§ **WORK ORDER**
Every line of the data below should be repeated exactly, and no picture should be copied.

§ **GIVEN ENTRIES**
########################################

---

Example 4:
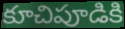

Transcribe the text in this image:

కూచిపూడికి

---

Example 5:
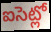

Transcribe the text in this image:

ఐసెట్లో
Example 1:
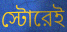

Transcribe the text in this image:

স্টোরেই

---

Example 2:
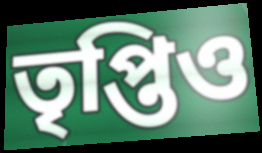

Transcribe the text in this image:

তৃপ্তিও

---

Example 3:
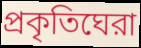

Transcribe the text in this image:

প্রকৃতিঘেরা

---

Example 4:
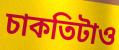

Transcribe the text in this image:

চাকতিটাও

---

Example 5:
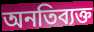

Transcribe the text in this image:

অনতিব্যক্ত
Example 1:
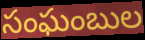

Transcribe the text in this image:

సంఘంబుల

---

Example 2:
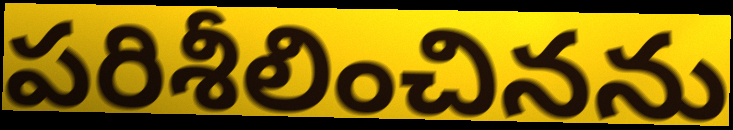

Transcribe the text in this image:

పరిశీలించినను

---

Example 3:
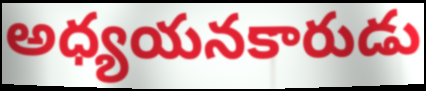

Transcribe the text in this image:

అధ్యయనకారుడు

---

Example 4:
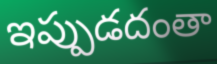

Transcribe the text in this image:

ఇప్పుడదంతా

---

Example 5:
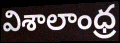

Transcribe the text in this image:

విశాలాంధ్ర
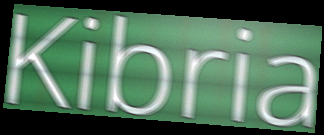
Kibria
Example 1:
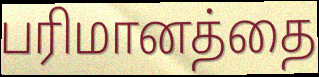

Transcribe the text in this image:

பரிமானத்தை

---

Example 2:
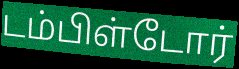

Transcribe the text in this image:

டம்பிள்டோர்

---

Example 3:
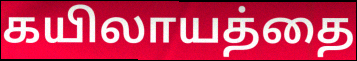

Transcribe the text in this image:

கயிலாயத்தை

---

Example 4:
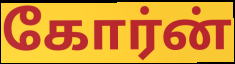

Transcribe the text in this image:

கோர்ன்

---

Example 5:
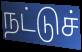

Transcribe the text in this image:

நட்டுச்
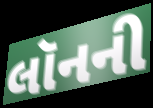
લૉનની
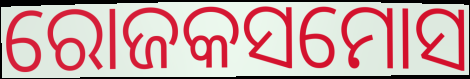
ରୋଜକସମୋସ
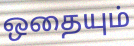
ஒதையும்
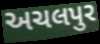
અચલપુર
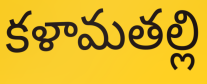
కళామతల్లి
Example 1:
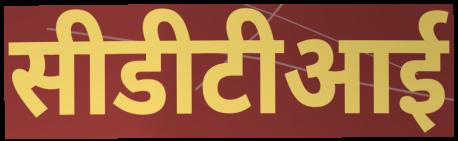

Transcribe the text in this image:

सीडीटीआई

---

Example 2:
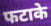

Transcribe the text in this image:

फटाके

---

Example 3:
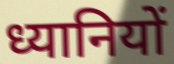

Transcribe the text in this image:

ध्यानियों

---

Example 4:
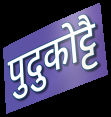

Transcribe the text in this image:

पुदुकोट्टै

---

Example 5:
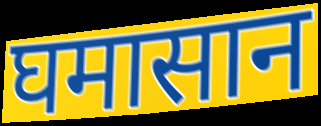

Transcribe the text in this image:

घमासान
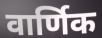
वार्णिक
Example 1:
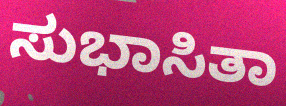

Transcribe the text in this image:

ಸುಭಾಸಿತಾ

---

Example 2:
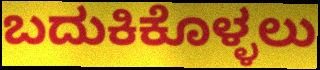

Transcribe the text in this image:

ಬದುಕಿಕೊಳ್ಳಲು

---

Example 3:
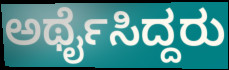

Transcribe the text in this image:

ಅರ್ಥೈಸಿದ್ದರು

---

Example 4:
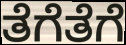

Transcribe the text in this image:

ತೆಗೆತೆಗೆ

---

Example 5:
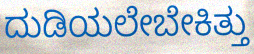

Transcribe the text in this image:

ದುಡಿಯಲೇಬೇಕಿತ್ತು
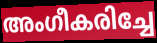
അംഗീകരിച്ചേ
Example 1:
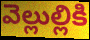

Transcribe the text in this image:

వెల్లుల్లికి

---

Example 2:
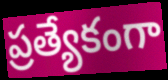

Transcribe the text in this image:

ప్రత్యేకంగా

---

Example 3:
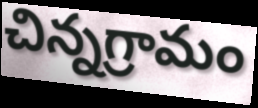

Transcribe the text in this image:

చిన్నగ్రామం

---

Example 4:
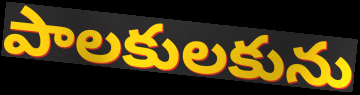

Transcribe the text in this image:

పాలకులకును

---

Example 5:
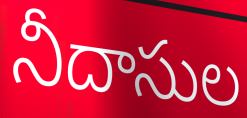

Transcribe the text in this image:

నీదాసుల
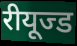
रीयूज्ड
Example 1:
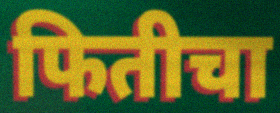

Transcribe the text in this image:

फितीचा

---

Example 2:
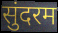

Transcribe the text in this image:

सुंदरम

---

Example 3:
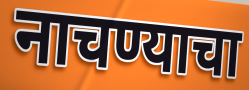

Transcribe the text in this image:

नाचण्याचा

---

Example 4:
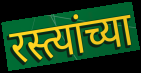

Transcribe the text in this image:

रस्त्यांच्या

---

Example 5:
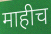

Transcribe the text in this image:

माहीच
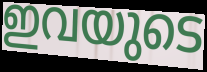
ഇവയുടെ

########################################

§ **TASK RESULT**
---

Example 4:

Transcribe the text in this image:

కూచిపూడికి

---

Example 5:

Transcribe the text in this image:

ఐసెట్లో
Example 1:

Transcribe the text in this image:

স্টোরেই

---

Example 2:

Transcribe the text in this image:

তৃপ্তিও

---

Example 3:

Transcribe the text in this image:

প্রকৃতিঘেরা

---

Example 4:

Transcribe the text in this image:

চাকতিটাও

---

Example 5:

Transcribe the text in this image:

অনতিব্যক্ত
Example 1:

Transcribe the text in this image:

సంఘంబుల

---

Example 2:

Transcribe the text in this image:

పరిశీలించినను

---

Example 3:

Transcribe the text in this image:

అధ్యయనకారుడు

---

Example 4:

Transcribe the text in this image:

ఇప్పుడదంతా

---

Example 5:

Transcribe the text in this image:

విశాలాంధ్ర
Kibria
Example 1:

Transcribe the text in this image:

பரிமானத்தை

---

Example 2:

Transcribe the text in this image:

டம்பிள்டோர்

---

Example 3:

Transcribe the text in this image:

கயிலாயத்தை

---

Example 4:

Transcribe the text in this image:

கோர்ன்

---

Example 5:

Transcribe the text in this image:

நட்டுச்
લૉનની
ରୋଜକସମୋସ
ஒதையும்
અચલપુર
కళామతల్లి
Example 1:

Transcribe the text in this image:

सीडीटीआई

---

Example 2:

Transcribe the text in this image:

फटाके

---

Example 3:

Transcribe the text in this image:

ध्यानियों

---

Example 4:

Transcribe the text in this image:

पुदुकोट्टै

---

Example 5:

Transcribe the text in this image:

घमासान
वार्णिक
Example 1:

Transcribe the text in this image:

ಸುಭಾಸಿತಾ

---

Example 2:

Transcribe the text in this image:

ಬದುಕಿಕೊಳ್ಳಲು

---

Example 3:

Transcribe the text in this image:

ಅರ್ಥೈಸಿದ್ದರು

---

Example 4:

Transcribe the text in this image:

ತೆಗೆತೆಗೆ

---

Example 5:

Transcribe the text in this image:

ದುಡಿಯಲೇಬೇಕಿತ್ತು
അംഗീകരിച്ചേ
Example 1:

Transcribe the text in this image:

వెల్లుల్లికి

---

Example 2:

Transcribe the text in this image:

ప్రత్యేకంగా

---

Example 3:

Transcribe the text in this image:

చిన్నగ్రామం

---

Example 4:

Transcribe the text in this image:

పాలకులకును

---

Example 5:

Transcribe the text in this image:

నీదాసుల
रीयूज्ड
Example 1:

Transcribe the text in this image:

फितीचा

---

Example 2:

Transcribe the text in this image:

सुंदरम

---

Example 3:

Transcribe the text in this image:

नाचण्याचा

---

Example 4:

Transcribe the text in this image:

रस्त्यांच्या

---

Example 5:

Transcribe the text in this image:

माहीच
ഇവയുടെ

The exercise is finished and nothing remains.